Suggested by: Dayle O'Leary
The List:
Jo Michaels
An abandoned school
Fall 2012
A machete
The Result:
September 2012
Jo
Michaels ran for her life. The old schoolhouse loomed before her, a
welcome shape in the darkness. The grunting and howling drew closer and
closer as the monsters gained on her. At last, she threw herself up the
steps and through the broken door. Turning this way and that, diving
down any hall she saw, Jo attempted to lose herself before her enemies
arrived.
No such luck.
They poured through the windows, and Jo realized she was in the gym as the grotesque slimy bodies poured in.
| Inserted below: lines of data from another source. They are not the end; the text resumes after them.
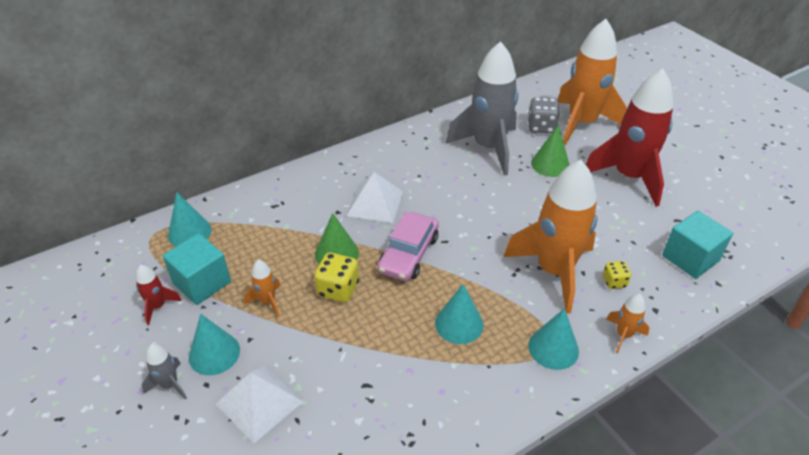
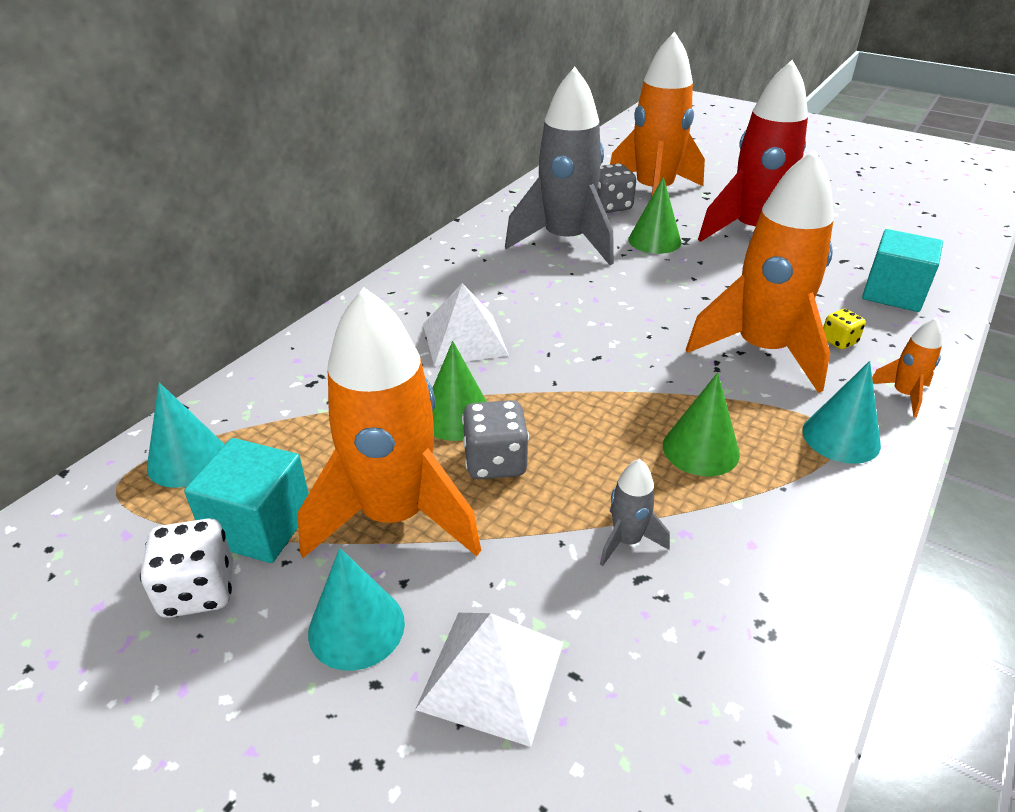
camera: 25 degrees left, 5 degrees down
(158, 306) = (198, 590): red rocket -> white dice
(169, 384) = (306, 712): grey rocket -> grey rocket (627, 541)
(267, 301) = (395, 516): orange rocket -> orange rocket, size x2.40
(338, 289) = (495, 462): yellow dice -> grey dice
(408, 254) = (561, 386): pink car -> none
(459, 324) = (700, 449): turquoise cone -> green cone

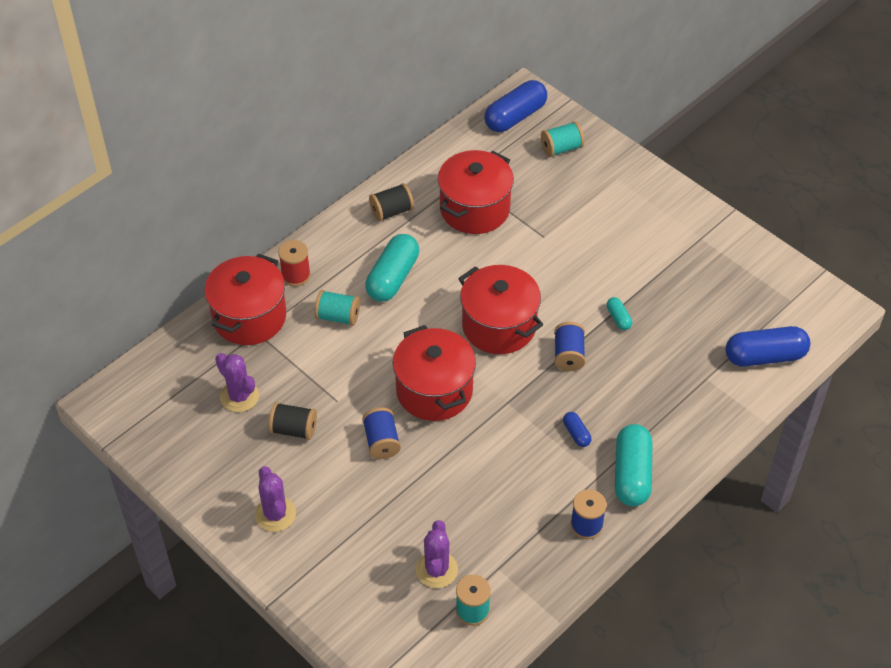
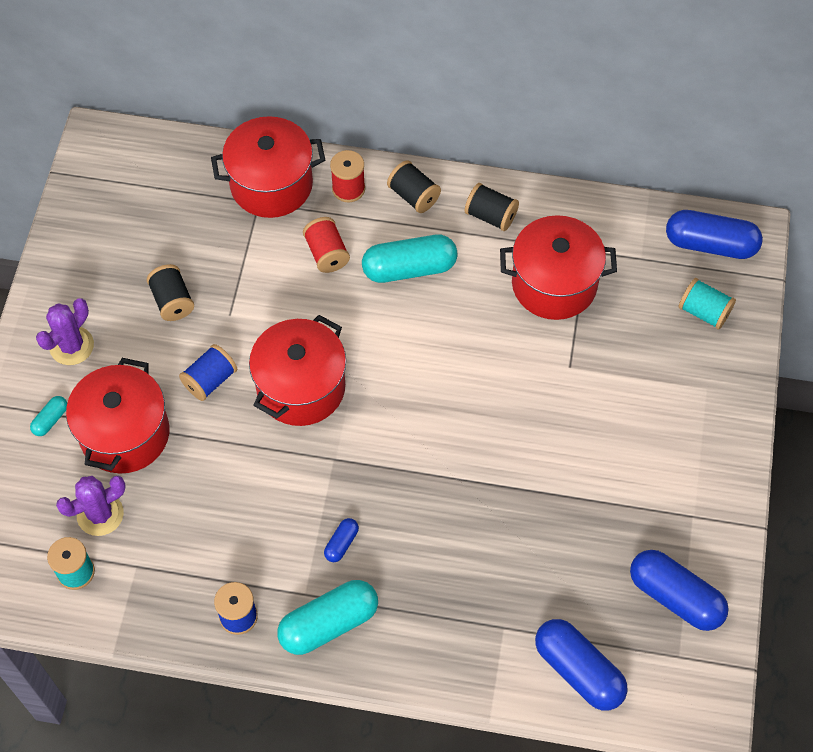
camera: 55 degrees right, 10 degrees up
(239, 396) = (177, 235): purple cactus -> none
(336, 243) = (413, 196): none -> black spool
(338, 316) = (327, 253): turquoise spool -> red spool
(499, 326) = (422, 395): red pot -> red pot (125, 434)
(568, 355) = (434, 479): blue spool -> none
(618, 318) = (518, 498): turquoise capsule -> turquoise capsule (50, 420)
(749, 278) = (675, 597): none -> blue capsule

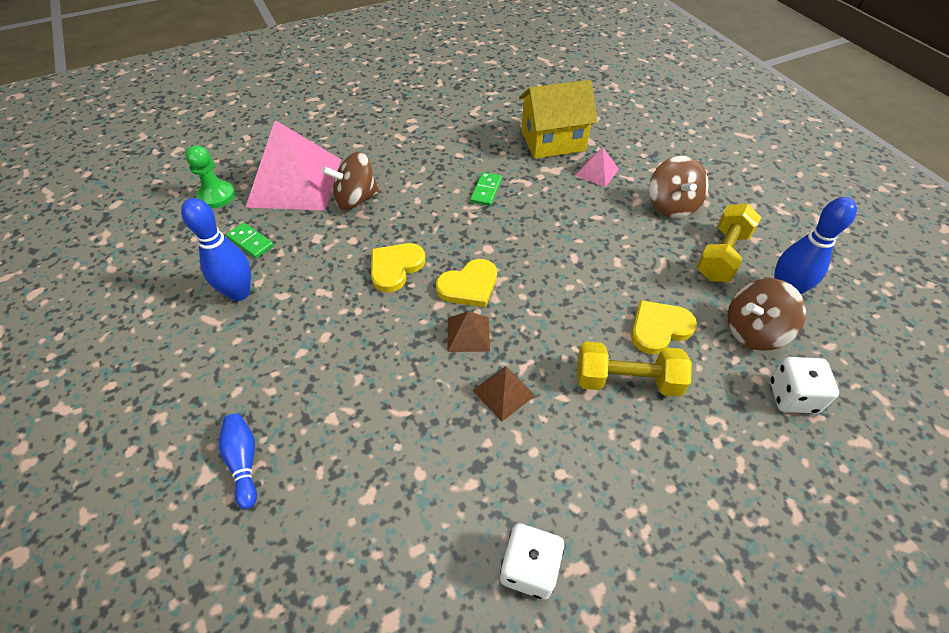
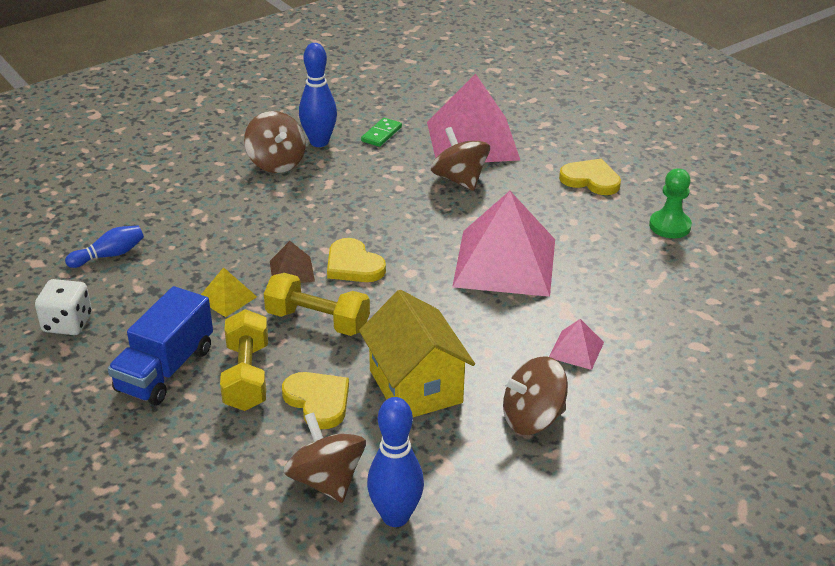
camera: 80 degrees right, 15 degrees down
(216, 196) = (437, 104): green pawn -> green pawn (669, 226)
(244, 462) = (158, 179): blue bowling pin -> blue bowling pin (109, 255)
(263, 334) = (276, 163): none -> brown spinning top
(395, 267) = (368, 218): yellow heart -> yellow heart (591, 180)
(486, 190) = (504, 262): green domino -> pink pyramid
(503, 392) = (227, 298): brown pyramid -> yellow pyramid
(553, 141) = (626, 308): yellow house -> yellow house (415, 386)
(616, 453) = (165, 369): none -> blue truck
(722, 255) = (449, 462): yellow dumbbell -> yellow dumbbell (317, 321)
(792, 396) = (236, 504): white dice -> none

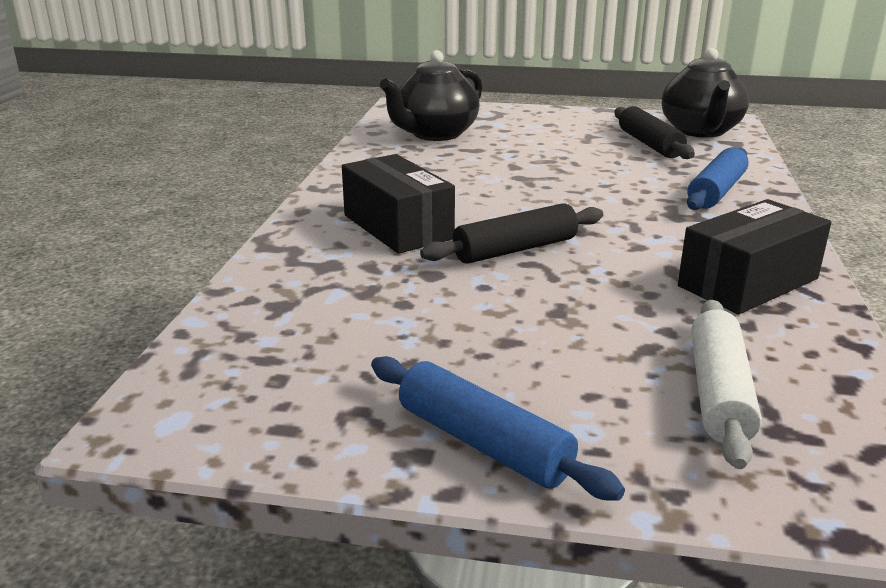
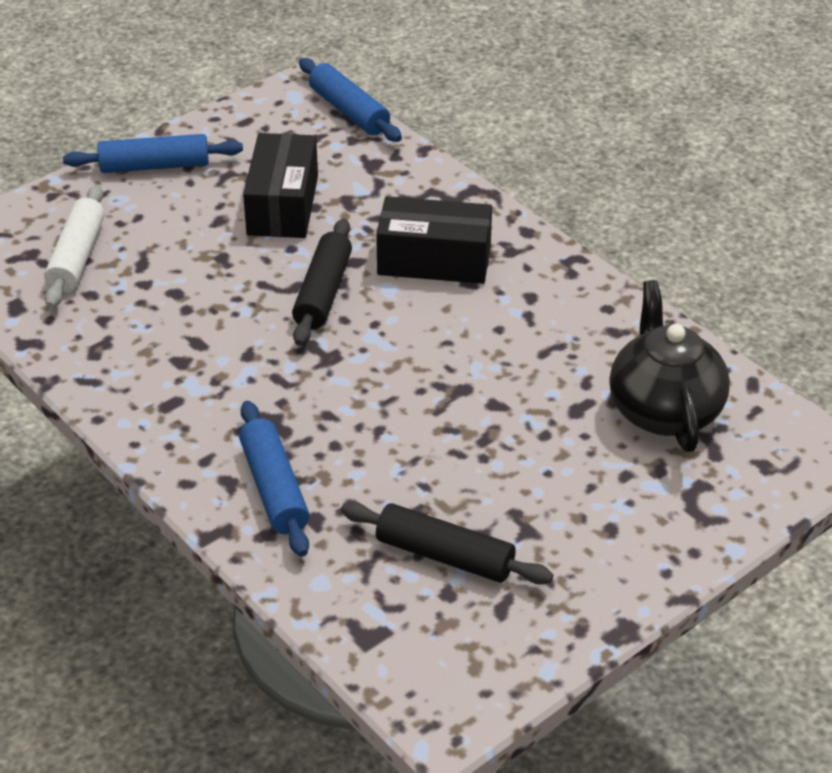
camera: 130 degrees right, 15 degrees up
(177, 363) = (349, 111): none -> blue rolling pin
(700, 131) = (436, 645): black teapot -> none
(719, 393) = (77, 257): white rolling pin -> white rolling pin turned 45 degrees clockwise
(748, 282) = (136, 363): black box -> black box (283, 205)

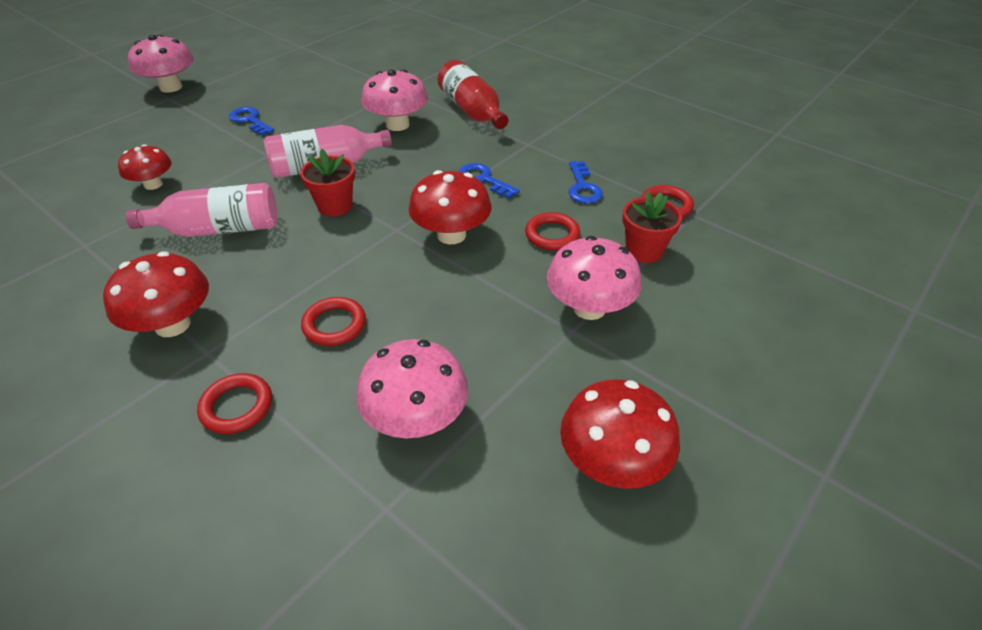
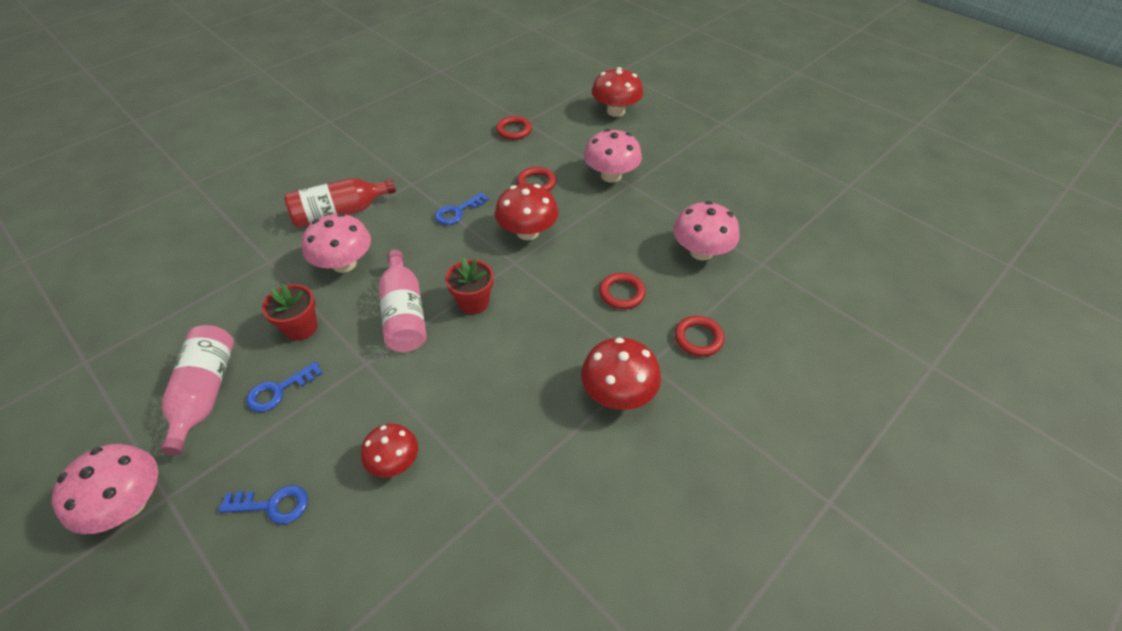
camera: 85 degrees left, 5 degrees up
(218, 229) = (492, 384): pink bottle -> pink bottle (205, 393)
(583, 187) = (482, 163): blue key -> blue key (273, 505)
(612, 462) = (722, 182): red mushroom -> red mushroom (615, 111)
(644, 251) = (559, 147): red flower pot -> red flower pot (301, 328)

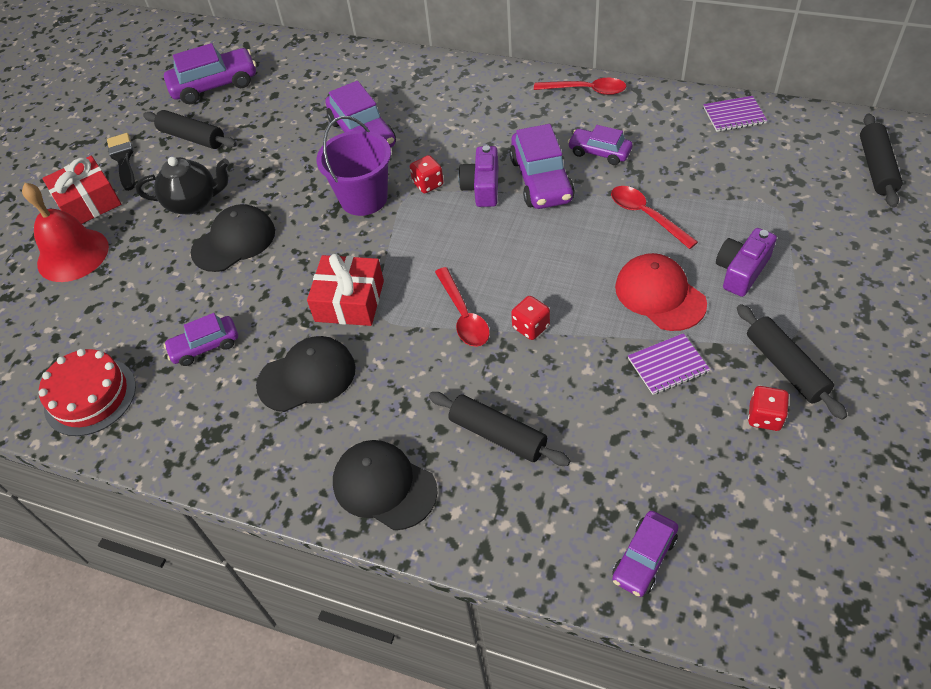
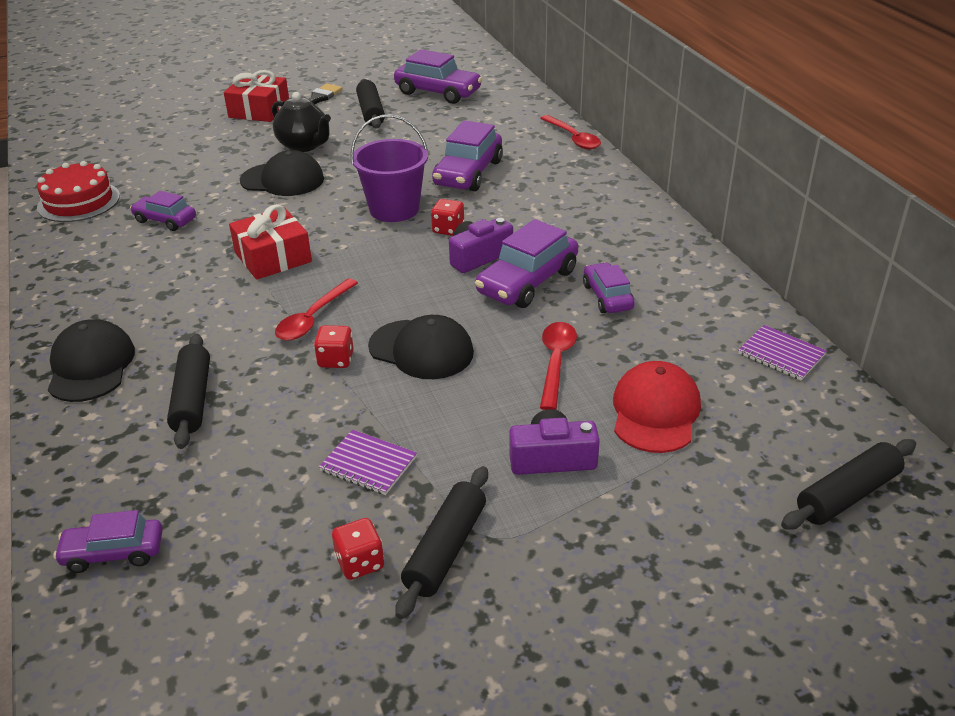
camera: 45 degrees right, 15 degrees down
(73, 255) = (203, 130): red bell -> none
(307, 376) = (174, 277): black cap -> black cap (421, 350)
(586, 90) = (683, 252): red spoon -> red spoon (573, 138)
(660, 295) = (457, 418): red cap -> red cap (655, 412)

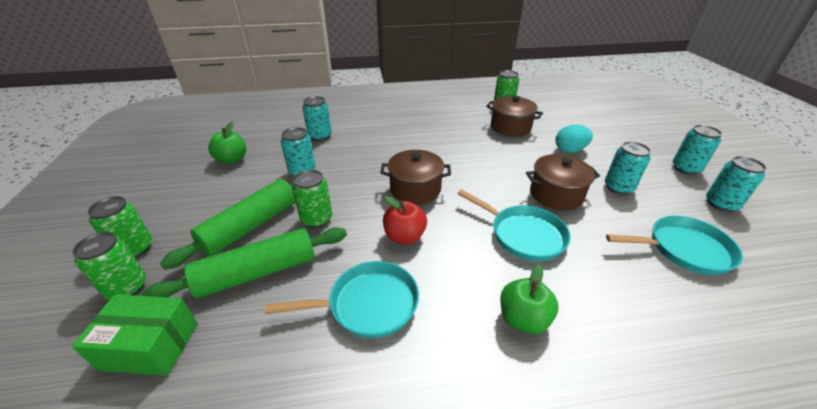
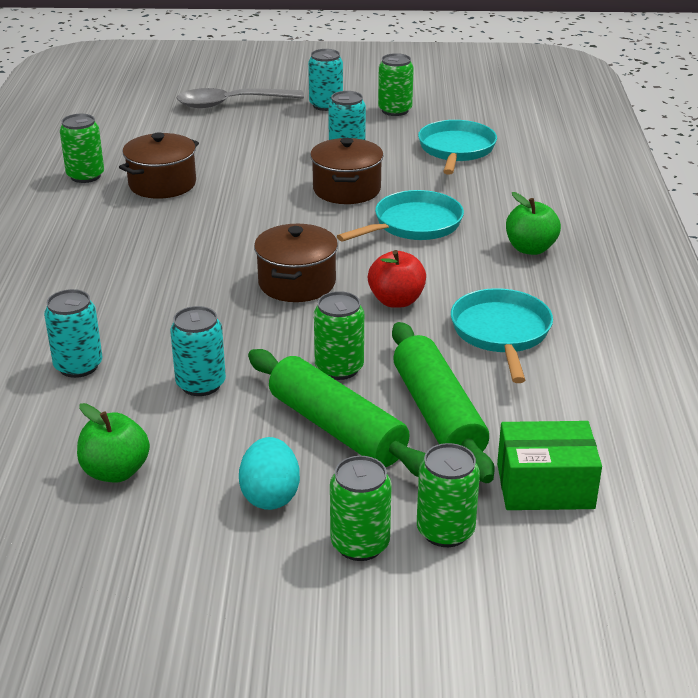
camera: 80 degrees left, 5 degrees down
(150, 346) = (545, 486): green box -> green box turned 75 degrees clockwise
(569, 150) = (252, 158): turquoise egg -> turquoise egg (270, 496)
(639, 132) = (231, 104): none -> grey spoon
(721, 204) = (395, 110): turquoise can -> green can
Drawing her machete, Jo repeated the longstanding objective: "Protect the Ecrivaine."
At
this point, nobody knew who she was—or if she currently existed. They
had traced the lineage to some British chick named Cordelia, but the
woman herself confirmed that she was nothing of the kind.
The
reason they knew that Alexander VanTussel hadn't found her yet was the
same reason Jo Michaels stood in an abandoned school in the middle of
nowhere with a machete, ready to do battle: an overabundance of
Underworlders. Mostly goblins and ogres—the stupid ones with the keen
sense of smell or hearing as their only benefit, like so many dogs
except these could wield clubs with painful accuracy, too. Anyway, the
fact that they were here in the real world served as proof that
VanTussel still had not managed to get his hands on the Ecrivaine.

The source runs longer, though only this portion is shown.